Betül'e çevirdim bakışlarımı. "Nevra teyzeye ayıp etmişsin Mısra. Anne olmak gerçekten kolay bişey değil. Şurada üç hafta oldu doğum yapalı ama sanki üç senem gitti. O kadar zor." Anaç oldu çıktı bu da başımıza.

"Aynı soruyu Petek abla ve Asil'e de sordum, sana da soruyorum. Duru benim yerimde olsaydı, Koray'a tepkin ne olurdu Betül?"

"Koray öyle bişey yapmaya cesaret edemez, bu bir. İkincisi sen anneni bizden daha iyi tanıyorsun, babanın onu nasıl sindirdiğini çok iyi biliyorsun. Annenin hatası sana değil, babana karşı en başında susmakta. Beni tanıyorsunuz. Asla susmam Koray'a karşı, Koray'da zaten ses çıkartamaz bana. Konuşup anlaşırız."

Sıra Sema'daydı. "Öyle diyorsun Betül tamam ama neden diğer kızlarıyla konuşurken Mısra'yla konuşmuyordu Nevra teyze?"

"Annem diğerleriyle de çok konuşan bir insan değil. Annem çok konuşmaz zaten. Benim kızdığım şey şu, daha Asil muhabbetleri dolanırken annem babama demedi ki, 'İlyas bu kız daha küçük ne yapabilir sokakta?' Ben bunu söylemesini beklerdim. Aykut'ta baskın karakterli bir erkek. Bende annem gibi olabilirdim. Ama evladım için kesinlikle konuşurdum. Dimi Betül? Canını koymaz mısın ortaya? Annelik bu değil midir?"
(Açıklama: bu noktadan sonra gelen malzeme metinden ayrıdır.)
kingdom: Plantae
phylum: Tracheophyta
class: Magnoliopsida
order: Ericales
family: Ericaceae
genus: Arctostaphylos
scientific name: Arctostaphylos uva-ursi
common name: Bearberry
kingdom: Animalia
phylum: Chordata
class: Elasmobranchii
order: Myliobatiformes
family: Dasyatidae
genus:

Duru'ya çevirdi yeşil gözlerini. "Canımı ortaya koymam. Göğsümü gere gere savaşırım kızım için, ölmemek için, yaşatmak için savaşırım. Ölmem, onu asla bırakmam, aksine onu da kendim gibi savaşçı yaparım, beraber savaşırız. Asla elini bırakmam, onu ne bensiz bırakırım, ne savaş alanını terk ederim."

Hepsi ağlamaya başladı Betül'ün sözlerine. Bende boğazımı delerek yutkunup konuştum. "Annem benim elimi tutmadı. Annem benim için savaşmadı. Annem beni tek bıraktı Betül. Beni babama karşı, kocasına karşı tek başıma bıraktı. Ben tek başıma bir cephedeydim. Komutanda bendim, askerde bendim. Onların cephesi kalabalıktı, askeri de vardı, komutanı da vardı, silahları, topları, tüfekleri de vardı. Her yerimden vurdular, her yerimden yaraladılar. Kanımın son damlasında Aykut tuttu benim elimden. O yüzden bana kimse onlar haklı demesin." Zili çalıp içeriye Berrak geldi gülümseyerek. Ama hepimiz ağlıyorduk. Şaşırarak ne olduğunu sordu doğal olarak.

Kısaca özetlediğim zaman Sema ayağa kalktı. "Valla filmde seçemedik zaten, havamda kaçtı." Duru uyandı, onu sevmeye başlamıştık ki ağlayınca annesine geri verdik.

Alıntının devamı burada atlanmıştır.